Heart Protection Should Start Early for Women

Friday, 05 November 2010 03:21 PM

Women should begin to take steps while in their 30s if they want to prevent heart disease later in life.
Risk factors like smoking, elevated cholesterol, and obesity are usually well-established by that age. Obesity, for instance, triples the odds of a heart attack.
Taking care now will leave you plenty of time to get healthy before you get into the high-risk years. In other words, stopping smoking, eating right, losing weight, and exercising now can prevent heart disease as you age.
Early screening, including blood pressure, pulse, waist circumference, and body mass index (BMI) — the amount of weight attributable to fat — should be checked every two years.

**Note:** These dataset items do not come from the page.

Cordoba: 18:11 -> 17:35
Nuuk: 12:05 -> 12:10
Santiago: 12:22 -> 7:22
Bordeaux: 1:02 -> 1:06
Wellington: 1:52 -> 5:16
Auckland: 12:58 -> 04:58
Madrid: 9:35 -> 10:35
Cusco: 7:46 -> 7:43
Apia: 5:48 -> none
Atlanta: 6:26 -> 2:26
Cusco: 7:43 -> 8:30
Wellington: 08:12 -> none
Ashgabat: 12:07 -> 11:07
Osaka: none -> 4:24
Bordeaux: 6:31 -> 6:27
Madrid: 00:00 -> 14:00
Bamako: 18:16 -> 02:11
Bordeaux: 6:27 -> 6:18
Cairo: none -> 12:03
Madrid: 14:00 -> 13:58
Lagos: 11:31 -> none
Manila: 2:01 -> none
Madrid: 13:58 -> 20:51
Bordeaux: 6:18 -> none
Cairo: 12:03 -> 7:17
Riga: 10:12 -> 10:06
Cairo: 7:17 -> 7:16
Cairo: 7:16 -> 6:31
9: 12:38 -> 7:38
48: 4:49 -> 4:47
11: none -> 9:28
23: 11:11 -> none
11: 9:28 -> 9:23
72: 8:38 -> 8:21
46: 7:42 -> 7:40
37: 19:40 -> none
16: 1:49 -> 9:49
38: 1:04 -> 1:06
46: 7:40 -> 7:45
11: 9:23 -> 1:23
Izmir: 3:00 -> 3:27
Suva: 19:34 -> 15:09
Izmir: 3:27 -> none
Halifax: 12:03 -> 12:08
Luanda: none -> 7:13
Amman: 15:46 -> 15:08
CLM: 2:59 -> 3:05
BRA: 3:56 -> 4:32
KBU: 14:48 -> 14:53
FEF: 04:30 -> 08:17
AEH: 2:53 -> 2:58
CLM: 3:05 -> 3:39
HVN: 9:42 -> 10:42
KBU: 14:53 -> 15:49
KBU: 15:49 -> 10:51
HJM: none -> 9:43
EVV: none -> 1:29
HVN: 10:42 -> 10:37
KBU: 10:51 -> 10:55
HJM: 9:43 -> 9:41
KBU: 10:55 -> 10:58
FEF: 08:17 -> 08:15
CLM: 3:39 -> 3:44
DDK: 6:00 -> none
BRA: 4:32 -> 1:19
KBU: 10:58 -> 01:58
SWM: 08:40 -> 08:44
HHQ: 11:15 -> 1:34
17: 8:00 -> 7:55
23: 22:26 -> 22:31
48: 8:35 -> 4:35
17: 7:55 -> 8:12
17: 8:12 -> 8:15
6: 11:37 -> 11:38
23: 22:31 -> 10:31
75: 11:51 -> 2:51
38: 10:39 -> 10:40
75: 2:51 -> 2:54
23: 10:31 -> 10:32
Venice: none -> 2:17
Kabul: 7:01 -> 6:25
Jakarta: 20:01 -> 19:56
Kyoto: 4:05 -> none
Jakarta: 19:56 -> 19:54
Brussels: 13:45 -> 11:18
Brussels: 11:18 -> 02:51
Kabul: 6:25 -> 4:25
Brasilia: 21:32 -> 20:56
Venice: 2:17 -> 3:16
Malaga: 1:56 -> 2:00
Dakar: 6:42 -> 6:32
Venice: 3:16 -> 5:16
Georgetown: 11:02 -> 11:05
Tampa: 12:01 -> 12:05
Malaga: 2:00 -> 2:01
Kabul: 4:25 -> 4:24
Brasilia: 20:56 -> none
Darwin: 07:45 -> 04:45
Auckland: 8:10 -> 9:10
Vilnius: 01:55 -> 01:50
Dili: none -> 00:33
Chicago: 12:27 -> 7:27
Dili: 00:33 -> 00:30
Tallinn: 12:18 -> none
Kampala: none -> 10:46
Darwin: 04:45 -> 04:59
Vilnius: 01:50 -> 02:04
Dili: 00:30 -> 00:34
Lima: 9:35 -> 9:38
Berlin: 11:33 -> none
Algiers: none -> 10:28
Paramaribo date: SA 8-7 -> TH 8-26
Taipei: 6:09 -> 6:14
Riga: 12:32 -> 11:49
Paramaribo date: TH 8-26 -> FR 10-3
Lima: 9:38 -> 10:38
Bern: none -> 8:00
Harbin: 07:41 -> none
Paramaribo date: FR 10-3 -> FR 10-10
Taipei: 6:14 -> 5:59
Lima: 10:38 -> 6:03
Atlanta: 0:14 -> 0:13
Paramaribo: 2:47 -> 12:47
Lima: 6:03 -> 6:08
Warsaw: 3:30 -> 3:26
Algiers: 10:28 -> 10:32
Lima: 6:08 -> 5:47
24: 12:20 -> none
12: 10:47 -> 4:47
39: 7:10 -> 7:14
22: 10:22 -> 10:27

Some other factors to consider: Women over 35 who use contraceptive birth control should consider stopping if they have high cholesterol, uncontrolled high blood pressure, a BMI over 30, or a smoking habit. Older oral contraceptives with high doses of estrogen have been shown to create risk factors for heart disease and to increase the chance of blood clots.
Women with histories of irregular menstrual cycles at age 35 have a 50 percent greater chance of eventually having a heart attack, possibly because erratic cycles are frequently linked with obesity. Medication and weight loss can get symptoms under control and should reduce heart risk later in life.